In one to three sentences, use the terms and conditions of sale to explain why the prices, quantities and delivery times stated in a quotation do not bind the Company.

* Text to read:
(begin)
1.2 'Customer' means the person, firm or company placing an order with the Company.
1.3 'Goods' means all those goods and materials which are the subject of the Customer's order and which are to be supplied to the Customer by the Company under these Conditions.
1.4 'Conditions' means the terms and conditions set out below.
1.5 'Contract' means the contract for the supply of Goods formed by the Company's acceptance (which, however made or communicated, shall be deemed to be subject to these Conditions) of the Customer's order.
2 Formation of Contract
2.1 All Goods sold by the Company are sold subject to these Conditions and unless otherwise agreed in writing by a director of the Company these Conditions shall be the sole terms and conditions of any sale by the Company to the Customer. Terms and conditions on the Customer's order form or other similar document shall not be binding on the Company and the placing of an order for or the acceptance of the Goods by the Customer shall indicate unqualified acceptance of these Conditions.
2.2 No representative, agent or sales person has the Company's authority to vary, amend or waive any of these Conditions on behalf of the Company and no amendment or addition to any of these Conditions shall be deemed to have been accepted unless accepted in writing by a director of the Company.
2.3 The Company reserves the right to correct any clerical or typographical errors made by its employees at any time upon notice to the Customer.
3 Quotations and Prices
3.1 The prices, quantities and delivery times stated in any quotation are not binding on the Company. They are commercial estimates only which the Company will make all reasonable efforts to achieve taking into consideration any changes in variable costs and quantities required.
3.2 The price payable for the Goods shall be as stated in the Company's price list (or quotation relating to the Goods) unless otherwise stipulated in writing by the Company but the Company reserves the right to alter its prices without prior notice to the Customer at any time prior to delivery. Any changes after an order is made but before delivery occurs shall only take into account increased costs to the Company in relation to such Goods.
(end)
* Listed entries:
(begin)
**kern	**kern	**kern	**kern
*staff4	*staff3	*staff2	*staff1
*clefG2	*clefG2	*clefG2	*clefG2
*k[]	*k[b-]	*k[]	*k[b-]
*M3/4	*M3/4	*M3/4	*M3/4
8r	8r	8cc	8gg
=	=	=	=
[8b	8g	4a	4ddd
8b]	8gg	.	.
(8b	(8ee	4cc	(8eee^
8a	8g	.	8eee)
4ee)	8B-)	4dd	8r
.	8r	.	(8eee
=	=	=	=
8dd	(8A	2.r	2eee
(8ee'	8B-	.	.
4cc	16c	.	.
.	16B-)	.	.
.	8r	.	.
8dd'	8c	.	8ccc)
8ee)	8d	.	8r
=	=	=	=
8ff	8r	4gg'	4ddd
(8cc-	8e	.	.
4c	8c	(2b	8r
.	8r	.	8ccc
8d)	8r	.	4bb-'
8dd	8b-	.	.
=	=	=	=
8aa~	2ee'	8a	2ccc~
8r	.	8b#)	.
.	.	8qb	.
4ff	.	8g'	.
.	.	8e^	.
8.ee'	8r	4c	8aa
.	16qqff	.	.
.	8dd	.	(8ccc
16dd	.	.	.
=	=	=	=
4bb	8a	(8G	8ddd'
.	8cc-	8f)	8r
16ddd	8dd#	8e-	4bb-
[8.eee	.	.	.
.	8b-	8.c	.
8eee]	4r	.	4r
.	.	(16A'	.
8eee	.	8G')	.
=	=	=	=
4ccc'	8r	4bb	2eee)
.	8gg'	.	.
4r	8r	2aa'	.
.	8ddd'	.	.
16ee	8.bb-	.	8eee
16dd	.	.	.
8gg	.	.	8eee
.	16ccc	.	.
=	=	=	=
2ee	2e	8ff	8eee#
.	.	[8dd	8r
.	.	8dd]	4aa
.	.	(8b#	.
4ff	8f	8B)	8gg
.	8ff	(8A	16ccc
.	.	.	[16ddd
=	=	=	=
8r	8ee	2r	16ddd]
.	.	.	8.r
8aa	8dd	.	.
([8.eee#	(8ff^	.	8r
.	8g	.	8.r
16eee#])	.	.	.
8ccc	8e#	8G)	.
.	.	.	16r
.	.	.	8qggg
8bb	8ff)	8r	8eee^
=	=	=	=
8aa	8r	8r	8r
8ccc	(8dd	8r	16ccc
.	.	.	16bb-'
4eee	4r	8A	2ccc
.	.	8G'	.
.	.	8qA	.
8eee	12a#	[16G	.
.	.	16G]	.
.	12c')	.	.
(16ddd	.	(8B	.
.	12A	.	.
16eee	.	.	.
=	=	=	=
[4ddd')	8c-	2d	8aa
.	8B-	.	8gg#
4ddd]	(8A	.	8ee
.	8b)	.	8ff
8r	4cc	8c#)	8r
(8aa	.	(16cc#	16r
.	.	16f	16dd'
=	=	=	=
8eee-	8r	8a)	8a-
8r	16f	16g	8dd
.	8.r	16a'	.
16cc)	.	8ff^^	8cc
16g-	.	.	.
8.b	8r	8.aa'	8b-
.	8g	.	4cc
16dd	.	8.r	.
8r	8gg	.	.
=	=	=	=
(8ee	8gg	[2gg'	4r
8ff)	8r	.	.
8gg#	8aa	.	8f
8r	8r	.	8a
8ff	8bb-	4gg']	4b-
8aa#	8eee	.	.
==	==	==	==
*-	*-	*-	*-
(end)
(begin)
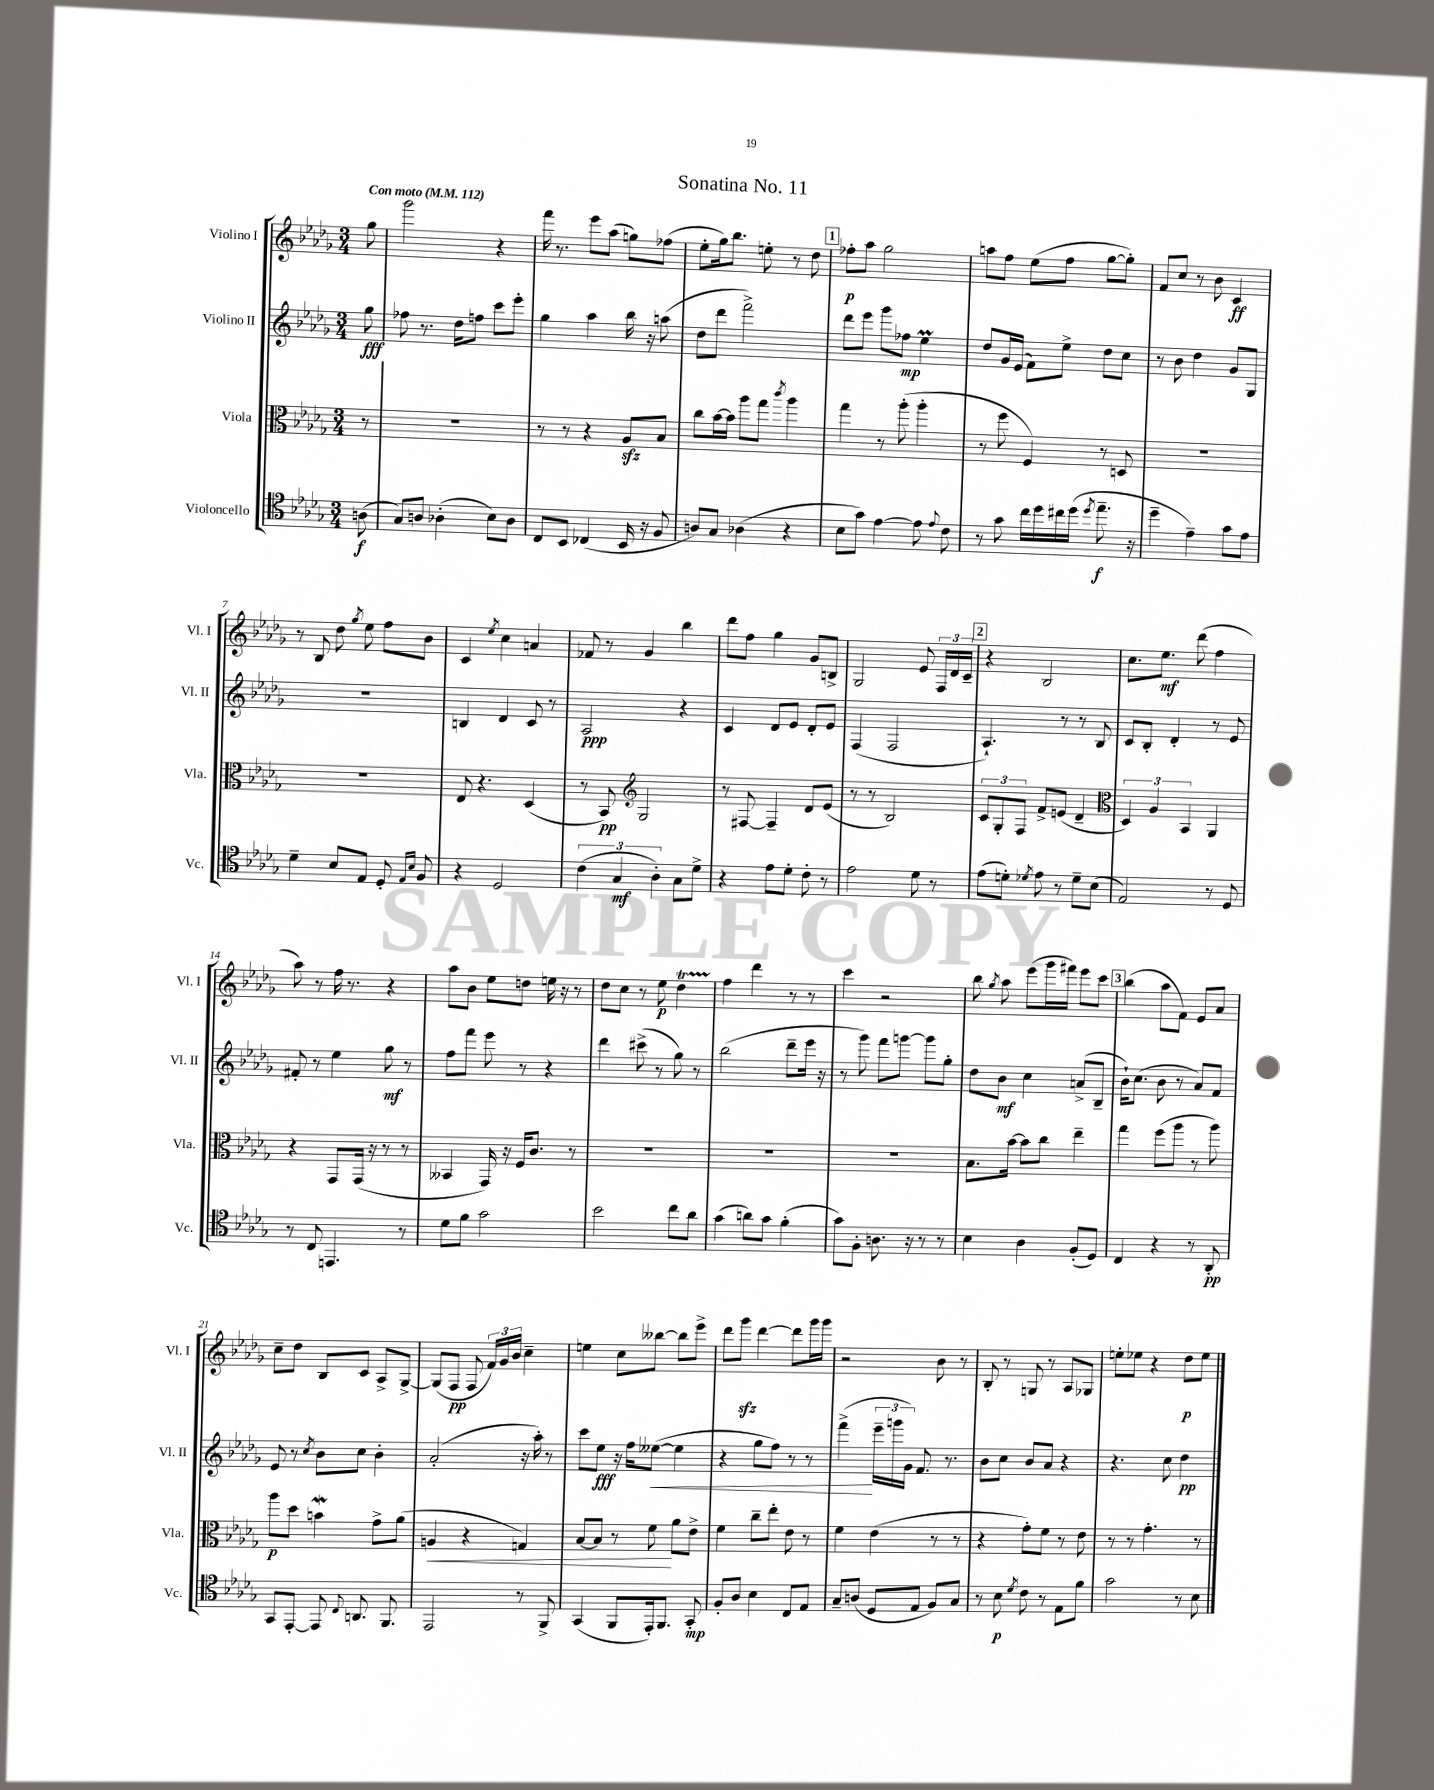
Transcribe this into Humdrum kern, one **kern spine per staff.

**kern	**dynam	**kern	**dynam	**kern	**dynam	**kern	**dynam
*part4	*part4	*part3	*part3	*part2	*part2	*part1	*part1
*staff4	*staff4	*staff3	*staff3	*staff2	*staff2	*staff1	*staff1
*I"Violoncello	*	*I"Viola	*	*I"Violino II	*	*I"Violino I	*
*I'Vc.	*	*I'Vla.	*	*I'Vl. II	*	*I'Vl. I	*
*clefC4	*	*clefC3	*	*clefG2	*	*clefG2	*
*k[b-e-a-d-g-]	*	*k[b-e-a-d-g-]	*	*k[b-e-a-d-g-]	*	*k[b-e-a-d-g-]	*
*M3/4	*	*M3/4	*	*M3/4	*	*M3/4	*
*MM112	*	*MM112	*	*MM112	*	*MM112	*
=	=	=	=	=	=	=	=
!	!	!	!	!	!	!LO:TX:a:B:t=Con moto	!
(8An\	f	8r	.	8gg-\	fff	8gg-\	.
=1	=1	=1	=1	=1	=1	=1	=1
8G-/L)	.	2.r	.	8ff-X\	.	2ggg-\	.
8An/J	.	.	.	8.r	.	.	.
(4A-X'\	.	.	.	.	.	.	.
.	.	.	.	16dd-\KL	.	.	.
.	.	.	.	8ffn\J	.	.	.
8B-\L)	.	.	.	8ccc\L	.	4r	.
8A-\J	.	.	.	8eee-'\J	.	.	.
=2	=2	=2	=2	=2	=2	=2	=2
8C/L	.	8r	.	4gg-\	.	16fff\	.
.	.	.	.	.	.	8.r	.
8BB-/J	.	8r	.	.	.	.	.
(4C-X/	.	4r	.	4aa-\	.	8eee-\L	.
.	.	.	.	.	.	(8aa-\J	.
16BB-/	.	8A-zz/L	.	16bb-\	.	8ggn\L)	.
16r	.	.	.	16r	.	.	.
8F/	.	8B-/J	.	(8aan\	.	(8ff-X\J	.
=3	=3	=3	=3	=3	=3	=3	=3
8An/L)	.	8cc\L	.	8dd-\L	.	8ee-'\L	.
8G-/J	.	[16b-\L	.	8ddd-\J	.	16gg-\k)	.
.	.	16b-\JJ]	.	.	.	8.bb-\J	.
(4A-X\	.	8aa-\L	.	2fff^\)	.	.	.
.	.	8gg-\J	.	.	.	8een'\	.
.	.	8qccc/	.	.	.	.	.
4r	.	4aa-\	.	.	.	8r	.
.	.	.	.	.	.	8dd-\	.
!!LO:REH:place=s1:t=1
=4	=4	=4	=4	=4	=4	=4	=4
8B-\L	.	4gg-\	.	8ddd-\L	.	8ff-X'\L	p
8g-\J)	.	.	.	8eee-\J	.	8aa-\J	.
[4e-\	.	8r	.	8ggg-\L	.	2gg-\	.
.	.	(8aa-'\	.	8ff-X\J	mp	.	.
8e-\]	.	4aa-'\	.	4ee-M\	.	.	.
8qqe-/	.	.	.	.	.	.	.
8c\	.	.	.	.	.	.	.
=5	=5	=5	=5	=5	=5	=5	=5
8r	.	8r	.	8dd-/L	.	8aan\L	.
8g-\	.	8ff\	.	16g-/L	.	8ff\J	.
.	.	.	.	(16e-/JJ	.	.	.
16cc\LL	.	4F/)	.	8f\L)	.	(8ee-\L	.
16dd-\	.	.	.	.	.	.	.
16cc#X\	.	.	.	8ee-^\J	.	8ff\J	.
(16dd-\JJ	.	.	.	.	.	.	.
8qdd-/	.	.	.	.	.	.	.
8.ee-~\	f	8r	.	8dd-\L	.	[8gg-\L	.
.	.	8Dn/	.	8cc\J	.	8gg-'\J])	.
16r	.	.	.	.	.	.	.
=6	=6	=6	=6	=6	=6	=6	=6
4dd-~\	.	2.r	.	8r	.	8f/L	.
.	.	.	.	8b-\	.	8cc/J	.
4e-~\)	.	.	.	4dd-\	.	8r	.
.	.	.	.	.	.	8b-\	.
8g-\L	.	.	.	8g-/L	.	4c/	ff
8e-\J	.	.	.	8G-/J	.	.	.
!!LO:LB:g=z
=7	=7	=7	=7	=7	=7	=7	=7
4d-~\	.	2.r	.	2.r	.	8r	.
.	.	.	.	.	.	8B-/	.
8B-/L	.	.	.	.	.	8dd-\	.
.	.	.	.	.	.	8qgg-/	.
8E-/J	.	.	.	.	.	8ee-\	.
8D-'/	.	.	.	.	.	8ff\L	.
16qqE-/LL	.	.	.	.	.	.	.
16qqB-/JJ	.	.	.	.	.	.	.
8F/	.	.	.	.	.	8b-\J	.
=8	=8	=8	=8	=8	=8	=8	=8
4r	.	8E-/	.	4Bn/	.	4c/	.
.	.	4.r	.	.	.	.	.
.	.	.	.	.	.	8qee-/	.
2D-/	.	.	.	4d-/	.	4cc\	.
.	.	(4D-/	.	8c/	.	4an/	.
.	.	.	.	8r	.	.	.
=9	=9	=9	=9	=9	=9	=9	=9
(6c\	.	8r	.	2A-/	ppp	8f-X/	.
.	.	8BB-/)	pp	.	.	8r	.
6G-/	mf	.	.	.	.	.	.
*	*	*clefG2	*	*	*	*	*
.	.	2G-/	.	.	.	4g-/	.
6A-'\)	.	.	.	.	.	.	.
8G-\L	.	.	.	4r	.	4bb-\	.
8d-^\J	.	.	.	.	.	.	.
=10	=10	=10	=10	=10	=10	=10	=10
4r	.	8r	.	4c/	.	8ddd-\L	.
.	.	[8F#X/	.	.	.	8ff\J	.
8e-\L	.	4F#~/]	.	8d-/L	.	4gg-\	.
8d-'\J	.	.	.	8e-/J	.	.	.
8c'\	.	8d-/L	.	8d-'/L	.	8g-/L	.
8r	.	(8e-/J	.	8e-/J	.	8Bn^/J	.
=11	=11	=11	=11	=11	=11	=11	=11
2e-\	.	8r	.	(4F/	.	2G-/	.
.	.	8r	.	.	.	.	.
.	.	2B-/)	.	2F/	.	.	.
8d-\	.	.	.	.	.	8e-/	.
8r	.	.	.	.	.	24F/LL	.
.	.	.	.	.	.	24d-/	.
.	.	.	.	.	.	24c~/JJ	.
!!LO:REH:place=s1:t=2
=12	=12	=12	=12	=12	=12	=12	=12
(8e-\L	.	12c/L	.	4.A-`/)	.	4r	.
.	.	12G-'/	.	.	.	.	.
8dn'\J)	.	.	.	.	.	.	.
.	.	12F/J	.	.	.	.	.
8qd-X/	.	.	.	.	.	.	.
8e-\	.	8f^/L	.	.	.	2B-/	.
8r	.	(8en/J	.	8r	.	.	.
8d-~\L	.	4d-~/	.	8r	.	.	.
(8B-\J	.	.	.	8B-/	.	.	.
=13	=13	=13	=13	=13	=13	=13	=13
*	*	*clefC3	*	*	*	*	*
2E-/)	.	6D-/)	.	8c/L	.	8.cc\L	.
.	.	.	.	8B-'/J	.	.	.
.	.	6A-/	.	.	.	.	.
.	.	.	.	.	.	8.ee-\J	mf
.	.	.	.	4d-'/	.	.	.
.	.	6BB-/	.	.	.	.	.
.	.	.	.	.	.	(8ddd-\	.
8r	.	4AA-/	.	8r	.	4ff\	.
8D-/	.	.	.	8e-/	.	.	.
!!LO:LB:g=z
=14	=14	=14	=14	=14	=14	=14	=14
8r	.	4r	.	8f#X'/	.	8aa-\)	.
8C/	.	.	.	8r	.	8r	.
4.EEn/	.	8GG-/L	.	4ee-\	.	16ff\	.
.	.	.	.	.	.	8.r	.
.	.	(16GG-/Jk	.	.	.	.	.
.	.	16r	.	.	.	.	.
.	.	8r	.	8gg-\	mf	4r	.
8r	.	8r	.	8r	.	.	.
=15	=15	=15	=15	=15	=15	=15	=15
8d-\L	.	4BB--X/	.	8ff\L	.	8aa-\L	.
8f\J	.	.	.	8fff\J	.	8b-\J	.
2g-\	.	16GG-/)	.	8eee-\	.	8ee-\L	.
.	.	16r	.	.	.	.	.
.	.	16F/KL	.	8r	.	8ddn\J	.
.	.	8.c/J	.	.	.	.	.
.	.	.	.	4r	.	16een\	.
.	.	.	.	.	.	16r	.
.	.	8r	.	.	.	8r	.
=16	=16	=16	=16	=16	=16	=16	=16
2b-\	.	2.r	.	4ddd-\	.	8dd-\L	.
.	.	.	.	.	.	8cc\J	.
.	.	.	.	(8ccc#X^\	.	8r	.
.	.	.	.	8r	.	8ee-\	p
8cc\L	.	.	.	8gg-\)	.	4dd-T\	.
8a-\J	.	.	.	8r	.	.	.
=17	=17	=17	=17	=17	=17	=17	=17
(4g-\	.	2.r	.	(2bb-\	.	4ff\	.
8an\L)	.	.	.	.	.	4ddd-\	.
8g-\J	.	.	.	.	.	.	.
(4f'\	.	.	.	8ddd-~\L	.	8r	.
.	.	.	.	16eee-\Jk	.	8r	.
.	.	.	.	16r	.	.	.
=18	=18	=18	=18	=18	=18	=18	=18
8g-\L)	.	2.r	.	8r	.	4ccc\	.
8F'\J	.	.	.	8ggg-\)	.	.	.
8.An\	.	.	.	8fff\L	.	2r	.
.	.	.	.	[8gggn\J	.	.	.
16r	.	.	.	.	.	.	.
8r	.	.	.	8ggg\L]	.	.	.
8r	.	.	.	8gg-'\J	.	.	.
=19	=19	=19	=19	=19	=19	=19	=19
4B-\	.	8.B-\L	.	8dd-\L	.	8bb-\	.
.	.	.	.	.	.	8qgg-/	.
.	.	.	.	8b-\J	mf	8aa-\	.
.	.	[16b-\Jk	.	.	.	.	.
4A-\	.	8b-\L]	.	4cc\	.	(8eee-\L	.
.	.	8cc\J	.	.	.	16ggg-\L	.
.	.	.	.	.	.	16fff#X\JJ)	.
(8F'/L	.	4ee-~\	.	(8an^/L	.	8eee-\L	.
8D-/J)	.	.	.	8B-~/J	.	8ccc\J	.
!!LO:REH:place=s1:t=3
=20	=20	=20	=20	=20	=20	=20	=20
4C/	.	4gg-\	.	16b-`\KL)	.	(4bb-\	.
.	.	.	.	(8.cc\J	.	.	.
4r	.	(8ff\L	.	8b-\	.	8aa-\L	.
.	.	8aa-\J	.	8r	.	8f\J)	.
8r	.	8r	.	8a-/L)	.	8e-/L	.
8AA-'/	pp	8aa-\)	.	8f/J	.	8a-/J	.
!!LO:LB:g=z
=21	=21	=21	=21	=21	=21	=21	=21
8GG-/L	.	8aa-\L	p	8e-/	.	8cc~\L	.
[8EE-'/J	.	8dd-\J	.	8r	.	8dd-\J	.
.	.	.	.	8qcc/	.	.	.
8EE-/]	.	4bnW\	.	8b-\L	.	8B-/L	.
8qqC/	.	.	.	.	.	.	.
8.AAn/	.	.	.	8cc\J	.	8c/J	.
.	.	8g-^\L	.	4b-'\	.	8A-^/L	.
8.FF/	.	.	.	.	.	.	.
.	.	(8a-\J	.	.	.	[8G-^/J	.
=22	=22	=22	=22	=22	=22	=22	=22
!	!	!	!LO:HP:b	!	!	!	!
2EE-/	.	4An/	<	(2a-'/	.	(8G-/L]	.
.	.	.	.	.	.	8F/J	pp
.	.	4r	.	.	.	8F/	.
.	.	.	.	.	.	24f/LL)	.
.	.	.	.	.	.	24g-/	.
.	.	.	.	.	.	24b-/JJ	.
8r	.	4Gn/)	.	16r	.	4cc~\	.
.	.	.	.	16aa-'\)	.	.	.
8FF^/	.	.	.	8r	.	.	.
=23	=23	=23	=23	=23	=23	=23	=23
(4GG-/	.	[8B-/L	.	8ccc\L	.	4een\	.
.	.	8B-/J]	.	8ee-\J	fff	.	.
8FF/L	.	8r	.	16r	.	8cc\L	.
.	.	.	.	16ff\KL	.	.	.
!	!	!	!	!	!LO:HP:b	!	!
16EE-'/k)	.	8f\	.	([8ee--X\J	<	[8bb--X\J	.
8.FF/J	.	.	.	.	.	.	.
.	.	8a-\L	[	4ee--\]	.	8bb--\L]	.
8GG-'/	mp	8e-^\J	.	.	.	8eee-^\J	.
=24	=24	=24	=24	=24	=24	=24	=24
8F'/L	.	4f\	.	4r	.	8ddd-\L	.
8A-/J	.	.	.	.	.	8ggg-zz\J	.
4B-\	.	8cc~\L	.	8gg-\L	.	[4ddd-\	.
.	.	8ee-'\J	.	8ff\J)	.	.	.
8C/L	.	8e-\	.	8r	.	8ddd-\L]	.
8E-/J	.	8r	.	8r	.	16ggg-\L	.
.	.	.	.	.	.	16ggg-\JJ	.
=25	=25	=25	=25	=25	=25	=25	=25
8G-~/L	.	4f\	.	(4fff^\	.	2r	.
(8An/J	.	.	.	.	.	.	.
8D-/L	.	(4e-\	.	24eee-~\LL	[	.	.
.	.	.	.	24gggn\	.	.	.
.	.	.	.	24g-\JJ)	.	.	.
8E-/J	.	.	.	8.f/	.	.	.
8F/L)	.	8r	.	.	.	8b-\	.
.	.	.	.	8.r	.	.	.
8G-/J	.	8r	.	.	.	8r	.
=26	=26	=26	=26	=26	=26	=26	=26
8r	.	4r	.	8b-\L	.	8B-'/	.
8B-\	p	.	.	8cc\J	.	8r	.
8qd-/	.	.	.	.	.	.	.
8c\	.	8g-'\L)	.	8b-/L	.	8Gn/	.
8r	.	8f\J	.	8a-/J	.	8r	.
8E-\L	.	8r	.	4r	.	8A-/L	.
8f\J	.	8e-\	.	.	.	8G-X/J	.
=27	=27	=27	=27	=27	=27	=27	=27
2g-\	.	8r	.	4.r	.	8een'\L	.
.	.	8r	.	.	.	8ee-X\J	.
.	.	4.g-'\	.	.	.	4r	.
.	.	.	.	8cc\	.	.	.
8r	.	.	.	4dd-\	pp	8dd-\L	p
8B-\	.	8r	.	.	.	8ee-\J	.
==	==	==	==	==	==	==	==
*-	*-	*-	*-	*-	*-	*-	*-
(end)
* Correct answer: They are commercial estimates only. The Company will make all reasonable efforts to achieve them, taking into consideration any changes in variable costs and in the quantities required.